Full forms of piRNAs were given according to the names in piRNABank (http://pirnabank.ibab.ac.in/) and and I haven't made any changes

 

• Line 43: authors can’t NGS as a keyword, provide either full form or remove NGS from the keyword

 

I have substituted NGS for small RNA deep sequencing in line 43 (new manuscript version)

 

• Line 149: Check the spacing in the title

 

It has been done.

 

• Line 292: Never start a sentence with an Abbreviation change IVF to in vitro fertilization, Please check in the whole manuscript. 

 

It has been done.

 

• Line 397-432: Authors need to provide proper experimental design in a schematic way so that readers can understand better, in the current form it is not clear how the experiments were performed

 

Flow diagram of the experimental design is presented in “Materials and methods” section, “Experimental Design” subsection, Figure 4.

 

• There is no clear information on how many technical/biological replicates were used to perform total RNA extraction followed by miRNA sequencing

 

Isolation of RNA was performed once from a 25 µl column eluate using the miRNeasy Serum / Plasma Kit, Qiagen. One third of the column eluate was used for small RNA sequencing, another third of the column eluate was used for RT-PCR.

 

• Line 422-423: Did the spent medium is pooled or collected separately based on the embryo stage? 

 

The spent culture medium wasn’t pooled but collected separately based on the embryo stage

(Flow diagram of the experimental design is presented in “Materials and methods” section, “Experimental Design” subsection, Figure 4)

 

• Line 433-437: It is quite surprising that authors could extract total RNA from 25 uL of embryo culture medium, which is not believable and makes all the data questionable? Did the authors perform bioanalyzer to check the total RNA concentration and quality of RNA? if so authors need to present this data.

 

We extracted total RNA not only from 25 µl of embryo culture medium but from several nanoliter of blastocoelic fluid (the results of small RNA sequencing were presented in our previous study [23]). It is impossible to reliably measure the total concentration of RNA in spent culture medium and assess its quality by Nanodrop spectrophotometer, Qubit fluorometer, or Agilent Bioanalyzer system which also applies to other biological fluids such as, for example, human peripheral blood plasma [26], which has prompted the search for normalizing endogenous RNA suitable for accurately quantitating microRNAs.

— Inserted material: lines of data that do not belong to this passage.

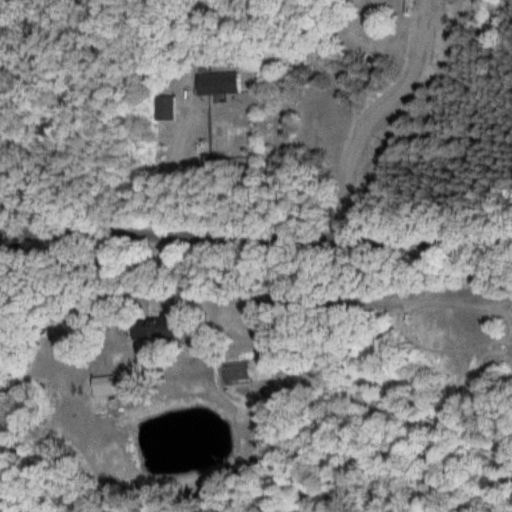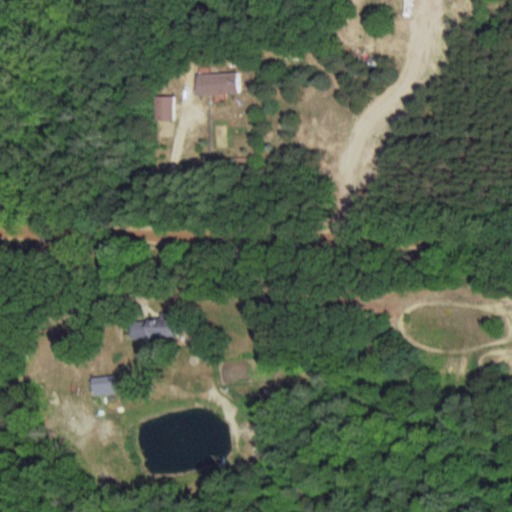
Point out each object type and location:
building: (218, 84)
building: (164, 108)
road: (256, 235)
building: (155, 328)
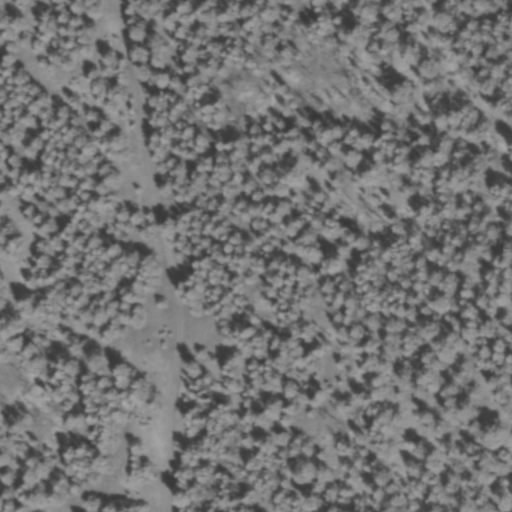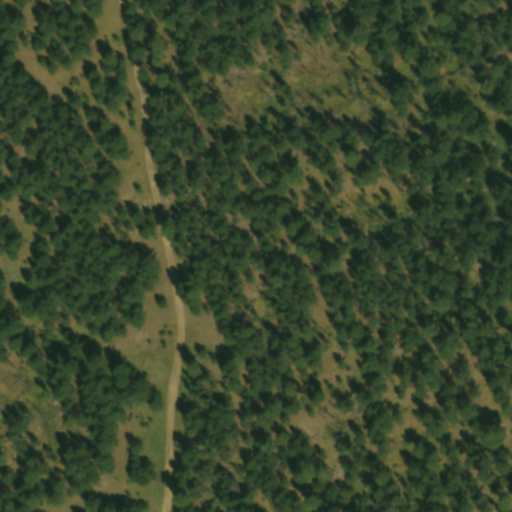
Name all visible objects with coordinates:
road: (163, 254)
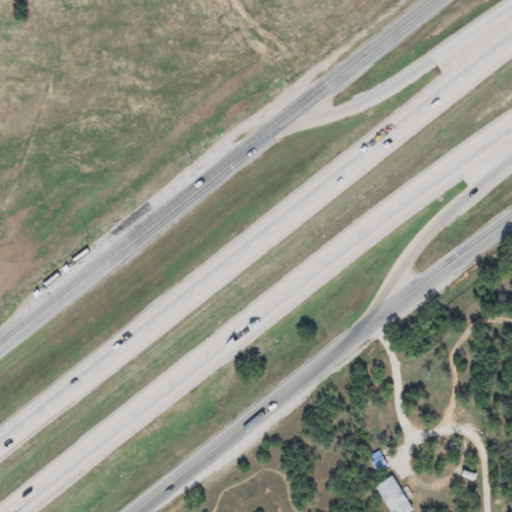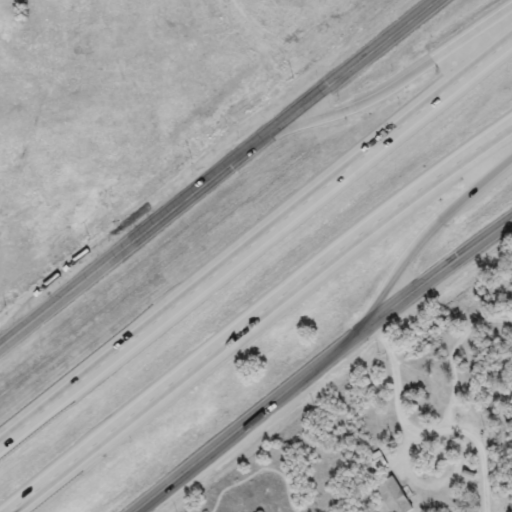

In the present study, the relative expression of sncRNA in the embryo culture medium was determined using the ∆∆Ct method using hsa_piR_023338 (DQ601914, GenBank, available online: https://www.ncbi.nlm.nih.gov/genbank/) as the reference RNA and culture medium without contact with any embryo incubated for 4 days at 37 °C as a reference sample to calculate the fold change of expression level in a sample. hsa_piR_023338 was chosen as the reference RNA due to its consistent expression level in all 51 analyzed samples including reference sample.(described in Materials and Methods).

 

• Did authors perform total RNA extraction from blank conditioned, if so what are the results of miRNA sequencing?

 

Yes, we performed total RNA extraction from blank conditioned medium. The results of sncRNA sequencing are presented in Table 2 (Reference #207).

 

 

 

Author Response File: Author Response.pdf

Round 2

Reviewer 2 Report

Nothing to mention

Reviewer 3 Report

The current version of the manuscript has been improved a lot and it can be accepted in the present form.